Si dice che siamo così intelligenti, pericolosamente intelligenti, e io sono la prova vivente che non è così. Ma non è intelligenza, la nostra: è necessità. A questo proposito, c’è una bella storiella che spiega questo concetto. Un antisemita chiede a un rabbino con tono di scherno: «Perché gli ebrei suonano tutti così bene il violino?» Il rabbino tira un sospiro, allarga le braccia e con un lieve sorriso sotto la folta barba risponde: «Perché provi lei, caro amico, a scappare per l’Europa con un pianoforte sotto al braccio!» Ed è anche per questo che stiamo sulle scatole a molti. Eh: perseguitati ben prima di Mosè, prima di sapere che eravamo ebrei, prima che Colui che è si rivelasse. E dopo, coerentemente, hanno continuato a perseguitarci. E senza saltare un anno. Perché è vero che noi siamo attaccati alle tradizioni, ma pure gli altri non scherzano.
Ora però continuiamo ad addentrarci nelle feste, perché sono un’ottima cartina al tornasole per capire come siamo fatti. Prendiamo lo Yom Kippur. La festa è preceduta dal nostro Capodanno. E, dopo Capodanno, è seguita da dieci giorni che vengono chiamati senza inutili giri di parole «giorni terribili». Bene, sappiate che questi giorni terribili finiscono degnamente con il giorno di Kippur. Un giorno di digiuno, guarda un po’. Digiuno assoluto. Chiamatela pure: espiazione. Come al solito, sia individuale che collettiva. Comunque, ecco, per dare l’idea: parliamo di un digiuno di 25 ore. Non 24. 25. Ed è proprio quell’ora in più che ti frega.
Sia chiaro: durante il digiuno, oltre a non mangiare, non si deve bere, non si deve fare sesso. E, inoltre, prescrizione di crudeltà raffinatissima: non bisogna lavarsi i denti. Ma se non mangi, direte voi. Certo, e qui sta la perfida grandezza della norma: se non ti lavi i denti, non puoi neanche illuderti di aver mangiato. Devi rinunciare anche a immaginartelo. E c’è un’altra crudeltà di una certa bellezza: durante lo strettissimo digiuno, la tavola rimane apparecchiata. E noi, ebrei italiani, per non farci mancare niente, la cospargiamo anche di grano: così, in segno di abbondanza.

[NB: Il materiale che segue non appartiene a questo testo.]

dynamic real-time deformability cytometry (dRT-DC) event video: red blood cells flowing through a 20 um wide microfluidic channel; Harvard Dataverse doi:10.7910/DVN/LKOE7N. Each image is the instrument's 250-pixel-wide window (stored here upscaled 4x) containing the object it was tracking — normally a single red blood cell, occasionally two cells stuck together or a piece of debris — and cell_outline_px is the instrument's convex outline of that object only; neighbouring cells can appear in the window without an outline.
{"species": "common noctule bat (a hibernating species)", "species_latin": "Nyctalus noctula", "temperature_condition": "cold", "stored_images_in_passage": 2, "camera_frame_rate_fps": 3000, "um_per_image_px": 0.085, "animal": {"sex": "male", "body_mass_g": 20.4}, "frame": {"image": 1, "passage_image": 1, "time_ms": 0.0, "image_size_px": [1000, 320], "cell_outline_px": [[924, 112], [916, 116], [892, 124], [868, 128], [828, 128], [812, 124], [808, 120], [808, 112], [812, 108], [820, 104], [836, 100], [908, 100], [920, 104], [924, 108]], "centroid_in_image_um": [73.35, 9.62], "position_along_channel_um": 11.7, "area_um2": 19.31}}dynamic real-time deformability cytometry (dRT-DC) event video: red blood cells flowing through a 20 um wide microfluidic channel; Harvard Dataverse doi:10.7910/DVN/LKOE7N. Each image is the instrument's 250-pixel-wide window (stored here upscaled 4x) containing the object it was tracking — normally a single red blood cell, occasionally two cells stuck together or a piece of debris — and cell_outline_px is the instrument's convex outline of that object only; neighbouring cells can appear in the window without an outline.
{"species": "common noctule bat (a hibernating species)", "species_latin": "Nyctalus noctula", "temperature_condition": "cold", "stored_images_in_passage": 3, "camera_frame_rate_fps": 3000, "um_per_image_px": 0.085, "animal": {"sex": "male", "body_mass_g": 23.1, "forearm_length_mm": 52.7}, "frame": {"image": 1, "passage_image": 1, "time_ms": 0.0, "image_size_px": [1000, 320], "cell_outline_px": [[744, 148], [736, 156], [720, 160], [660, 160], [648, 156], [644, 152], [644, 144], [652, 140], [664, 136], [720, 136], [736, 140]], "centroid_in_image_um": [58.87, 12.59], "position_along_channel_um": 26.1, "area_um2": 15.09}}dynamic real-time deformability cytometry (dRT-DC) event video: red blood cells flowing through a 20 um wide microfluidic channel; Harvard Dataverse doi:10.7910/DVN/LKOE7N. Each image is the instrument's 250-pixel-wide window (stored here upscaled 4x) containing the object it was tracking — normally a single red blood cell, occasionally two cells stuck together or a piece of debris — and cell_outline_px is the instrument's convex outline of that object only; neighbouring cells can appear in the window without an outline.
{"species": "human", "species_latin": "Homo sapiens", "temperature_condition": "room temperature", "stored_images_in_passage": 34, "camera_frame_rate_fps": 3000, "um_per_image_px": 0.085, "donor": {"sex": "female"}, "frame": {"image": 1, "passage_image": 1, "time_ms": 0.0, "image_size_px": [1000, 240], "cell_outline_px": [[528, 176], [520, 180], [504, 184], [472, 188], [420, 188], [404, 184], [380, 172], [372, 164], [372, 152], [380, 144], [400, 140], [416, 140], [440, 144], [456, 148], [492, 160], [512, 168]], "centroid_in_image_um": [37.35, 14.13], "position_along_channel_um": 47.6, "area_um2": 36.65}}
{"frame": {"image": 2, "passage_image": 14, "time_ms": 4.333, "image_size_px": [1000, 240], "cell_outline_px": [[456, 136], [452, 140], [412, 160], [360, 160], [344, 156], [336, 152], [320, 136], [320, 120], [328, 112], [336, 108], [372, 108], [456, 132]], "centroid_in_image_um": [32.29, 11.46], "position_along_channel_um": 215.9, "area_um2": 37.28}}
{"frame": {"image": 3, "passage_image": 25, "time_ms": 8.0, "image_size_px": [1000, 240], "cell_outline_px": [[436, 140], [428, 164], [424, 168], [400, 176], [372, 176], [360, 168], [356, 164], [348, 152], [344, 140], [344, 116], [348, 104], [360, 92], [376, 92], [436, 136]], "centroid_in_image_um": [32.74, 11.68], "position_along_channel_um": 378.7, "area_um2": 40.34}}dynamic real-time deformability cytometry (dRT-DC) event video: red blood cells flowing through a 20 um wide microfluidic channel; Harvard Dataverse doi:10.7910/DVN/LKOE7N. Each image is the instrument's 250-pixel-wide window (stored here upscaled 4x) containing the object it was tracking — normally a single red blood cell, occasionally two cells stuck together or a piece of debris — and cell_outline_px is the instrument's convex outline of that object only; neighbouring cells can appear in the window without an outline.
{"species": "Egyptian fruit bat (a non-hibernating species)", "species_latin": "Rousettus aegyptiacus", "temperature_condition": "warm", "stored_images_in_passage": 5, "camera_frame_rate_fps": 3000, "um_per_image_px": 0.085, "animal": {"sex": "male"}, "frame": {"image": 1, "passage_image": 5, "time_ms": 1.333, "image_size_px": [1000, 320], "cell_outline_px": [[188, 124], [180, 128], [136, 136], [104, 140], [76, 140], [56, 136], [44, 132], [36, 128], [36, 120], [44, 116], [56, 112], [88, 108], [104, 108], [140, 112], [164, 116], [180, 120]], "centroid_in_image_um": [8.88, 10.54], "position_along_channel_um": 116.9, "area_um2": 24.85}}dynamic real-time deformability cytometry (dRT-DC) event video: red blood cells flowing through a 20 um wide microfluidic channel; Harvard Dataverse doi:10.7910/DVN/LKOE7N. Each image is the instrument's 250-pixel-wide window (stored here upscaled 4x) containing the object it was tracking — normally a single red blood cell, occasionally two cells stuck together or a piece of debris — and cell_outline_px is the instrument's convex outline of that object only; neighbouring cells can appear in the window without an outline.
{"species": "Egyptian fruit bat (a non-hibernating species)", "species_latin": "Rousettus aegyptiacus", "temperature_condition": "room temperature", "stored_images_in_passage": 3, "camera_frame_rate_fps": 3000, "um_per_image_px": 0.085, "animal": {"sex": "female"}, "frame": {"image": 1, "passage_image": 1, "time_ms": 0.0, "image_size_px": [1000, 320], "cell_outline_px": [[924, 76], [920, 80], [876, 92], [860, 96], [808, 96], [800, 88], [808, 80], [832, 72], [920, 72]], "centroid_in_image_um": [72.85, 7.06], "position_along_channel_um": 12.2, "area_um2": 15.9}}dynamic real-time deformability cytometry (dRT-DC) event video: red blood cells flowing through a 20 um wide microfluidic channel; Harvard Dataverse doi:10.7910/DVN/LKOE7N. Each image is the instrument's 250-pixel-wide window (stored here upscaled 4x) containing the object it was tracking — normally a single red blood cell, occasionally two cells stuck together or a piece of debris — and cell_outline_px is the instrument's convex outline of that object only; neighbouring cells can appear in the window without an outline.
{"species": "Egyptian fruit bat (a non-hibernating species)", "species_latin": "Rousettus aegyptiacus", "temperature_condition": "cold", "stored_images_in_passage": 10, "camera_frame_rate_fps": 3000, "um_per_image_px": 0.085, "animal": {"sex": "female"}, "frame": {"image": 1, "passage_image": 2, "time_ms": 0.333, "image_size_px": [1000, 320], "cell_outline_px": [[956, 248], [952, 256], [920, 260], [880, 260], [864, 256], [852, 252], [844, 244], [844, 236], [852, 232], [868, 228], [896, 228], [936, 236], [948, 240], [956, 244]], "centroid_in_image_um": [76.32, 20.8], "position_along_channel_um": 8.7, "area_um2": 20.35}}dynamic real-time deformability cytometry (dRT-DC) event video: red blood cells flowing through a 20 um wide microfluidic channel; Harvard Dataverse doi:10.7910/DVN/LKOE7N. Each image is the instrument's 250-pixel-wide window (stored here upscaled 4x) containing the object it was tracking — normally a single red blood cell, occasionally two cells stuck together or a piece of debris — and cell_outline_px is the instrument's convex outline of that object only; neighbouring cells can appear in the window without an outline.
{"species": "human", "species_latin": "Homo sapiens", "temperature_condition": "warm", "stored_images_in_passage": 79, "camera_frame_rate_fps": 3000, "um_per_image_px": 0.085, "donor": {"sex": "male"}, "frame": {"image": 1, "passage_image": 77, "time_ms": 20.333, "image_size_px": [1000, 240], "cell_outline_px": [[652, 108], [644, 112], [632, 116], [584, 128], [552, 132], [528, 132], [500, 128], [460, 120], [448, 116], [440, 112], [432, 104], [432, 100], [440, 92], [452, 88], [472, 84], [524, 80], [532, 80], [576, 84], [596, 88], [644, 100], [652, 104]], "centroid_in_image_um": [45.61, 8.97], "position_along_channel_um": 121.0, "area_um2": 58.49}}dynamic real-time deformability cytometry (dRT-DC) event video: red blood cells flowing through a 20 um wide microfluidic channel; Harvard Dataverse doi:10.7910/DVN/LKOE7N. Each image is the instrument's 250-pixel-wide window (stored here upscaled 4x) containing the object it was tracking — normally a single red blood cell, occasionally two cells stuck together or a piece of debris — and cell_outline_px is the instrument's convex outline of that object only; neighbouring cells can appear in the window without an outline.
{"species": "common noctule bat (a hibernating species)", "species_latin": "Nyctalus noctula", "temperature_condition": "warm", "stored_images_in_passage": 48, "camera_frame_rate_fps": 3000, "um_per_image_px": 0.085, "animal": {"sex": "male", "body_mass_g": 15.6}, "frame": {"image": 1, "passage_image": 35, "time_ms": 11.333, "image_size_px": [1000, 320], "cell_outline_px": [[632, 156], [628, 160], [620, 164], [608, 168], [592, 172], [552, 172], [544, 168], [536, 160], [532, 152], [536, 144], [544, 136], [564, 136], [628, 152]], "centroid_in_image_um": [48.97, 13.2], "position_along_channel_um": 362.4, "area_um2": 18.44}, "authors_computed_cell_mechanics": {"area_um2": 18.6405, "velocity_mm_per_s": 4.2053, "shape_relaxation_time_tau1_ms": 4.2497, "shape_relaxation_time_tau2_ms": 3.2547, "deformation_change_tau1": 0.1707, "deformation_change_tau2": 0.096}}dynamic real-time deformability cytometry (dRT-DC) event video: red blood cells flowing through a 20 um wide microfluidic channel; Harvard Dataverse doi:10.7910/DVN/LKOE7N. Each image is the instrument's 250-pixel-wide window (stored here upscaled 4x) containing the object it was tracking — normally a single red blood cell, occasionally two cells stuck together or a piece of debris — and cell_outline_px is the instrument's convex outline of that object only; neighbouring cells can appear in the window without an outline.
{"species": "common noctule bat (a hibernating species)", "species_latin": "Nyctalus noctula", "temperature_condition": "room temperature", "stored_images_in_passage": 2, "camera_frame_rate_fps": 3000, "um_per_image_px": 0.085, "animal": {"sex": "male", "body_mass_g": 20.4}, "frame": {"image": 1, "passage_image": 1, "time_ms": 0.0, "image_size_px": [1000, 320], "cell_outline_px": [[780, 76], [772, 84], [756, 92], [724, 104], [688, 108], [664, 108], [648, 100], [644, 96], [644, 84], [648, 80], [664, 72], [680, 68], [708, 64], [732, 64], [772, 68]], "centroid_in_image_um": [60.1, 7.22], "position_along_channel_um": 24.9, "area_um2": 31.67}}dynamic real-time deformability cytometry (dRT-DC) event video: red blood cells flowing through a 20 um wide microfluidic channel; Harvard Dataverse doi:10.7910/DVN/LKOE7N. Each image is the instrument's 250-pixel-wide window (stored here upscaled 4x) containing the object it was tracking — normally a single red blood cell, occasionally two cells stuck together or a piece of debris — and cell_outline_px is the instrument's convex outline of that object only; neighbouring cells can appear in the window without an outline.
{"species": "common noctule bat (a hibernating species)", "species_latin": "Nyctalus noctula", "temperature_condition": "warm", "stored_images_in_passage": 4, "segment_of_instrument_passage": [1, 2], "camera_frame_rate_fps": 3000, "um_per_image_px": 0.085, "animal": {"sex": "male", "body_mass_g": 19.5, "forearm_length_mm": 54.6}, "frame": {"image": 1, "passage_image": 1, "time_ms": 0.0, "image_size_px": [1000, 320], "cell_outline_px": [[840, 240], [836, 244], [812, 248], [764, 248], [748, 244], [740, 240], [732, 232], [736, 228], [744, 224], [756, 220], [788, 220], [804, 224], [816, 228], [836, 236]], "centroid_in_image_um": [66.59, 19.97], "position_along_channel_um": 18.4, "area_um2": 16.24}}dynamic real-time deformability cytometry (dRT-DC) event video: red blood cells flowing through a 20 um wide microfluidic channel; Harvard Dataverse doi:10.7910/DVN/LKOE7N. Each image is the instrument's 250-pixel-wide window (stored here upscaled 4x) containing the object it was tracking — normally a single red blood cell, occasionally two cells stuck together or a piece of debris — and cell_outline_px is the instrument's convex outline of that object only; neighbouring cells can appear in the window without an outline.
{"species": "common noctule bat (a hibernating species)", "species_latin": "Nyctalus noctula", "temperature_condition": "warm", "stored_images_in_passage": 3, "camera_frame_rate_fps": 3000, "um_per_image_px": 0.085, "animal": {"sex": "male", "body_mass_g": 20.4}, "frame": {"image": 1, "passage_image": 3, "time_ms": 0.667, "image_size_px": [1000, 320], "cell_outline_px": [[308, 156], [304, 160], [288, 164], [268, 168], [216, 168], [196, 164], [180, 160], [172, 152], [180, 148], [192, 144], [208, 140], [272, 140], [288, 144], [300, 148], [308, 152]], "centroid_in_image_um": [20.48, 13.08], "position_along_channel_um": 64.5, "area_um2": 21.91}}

Insomma, tutto è attraversato da un sottile sadismo. E questo, in un certo senso, vale anche per un’altra festa molto importante: Purim. In superficie, Purim è una festa in piena regola: si mangia, si beve, ci si diverte. Ma per forza, obbligatoriamente. Siamo al 14 del mese di adar, ovvero tra febbraio e marzo. E, a Purim, si rievoca la storia che si trova nella Bibbia, nel libro di Ester. Per farvela breve: c’è il cattivo, il perfido Aman, che vuole sterminare gli ebrei. E ci sono i buoni: Ester, una ragazza semplice che diventa imprevedibilmente regina, e il suo fedele alleato, il pio e mite Mardocheo. Ebbene, i buoni, pur se in netto svantaggio, riescono a scongiurare il folle piano del cattivo e a rovesciare il corso delle cose. A ribaltare le sorti. Perché questo significa Purim: «le sorti, i destini». E quindi, nella storia di Ester e Mardocheo, tutto il male si ritorce contro il cattivone Aman, che viene giustamente impiccato. E noi mangiamo pure le sue orecchie: le orecchie di Aman, dolce buonissimo.
Comunque, è per questo – per l’esito non scontato della storia – che la festa di Purim è un ribaltamento assoluto delle cose, dei ruoli, delle parti. Durante Purim, infatti, è buona regola – ovvero, come si dice, «è gran mitzvah» – travestirsi, cambiare identità, fare follie. Meglio ancora se, a cambiare, è l’identità sessuale: l’uomo diventa donna per una sera. E viceversa. Anche noi siamo liquidi, ben prima di Rosa Chemical. E poi, attenti, è scritto nel Talmud che durante Purim si deve bere. Non è che si può. Si DEVE.
Si deve bere fino a non sapere più – così è scritto – se si sta benedicendo Aman (il cattivo) o maledicendo Mardocheo (il buono). Ovvero: fino al punto di non riconoscere più il torto e la ragione. E nemmeno la strada di casa. Non c’è verso: devi ubriacarti pesantemente. A norma di legge: la trasgressione obbligatoria. Tanto che ti viene una voglia irrefrenabile di trasgredire la trasgressione e di startene a casa a guardare la tv con il plaid sulle ginocchia. Ma non ti è permesso. E tu comunque non riusciresti a farlo. Perché la norma ti abita, ti scandisce tutto, ti regola anche gli eccessi. La vita collettiva e quella individuale.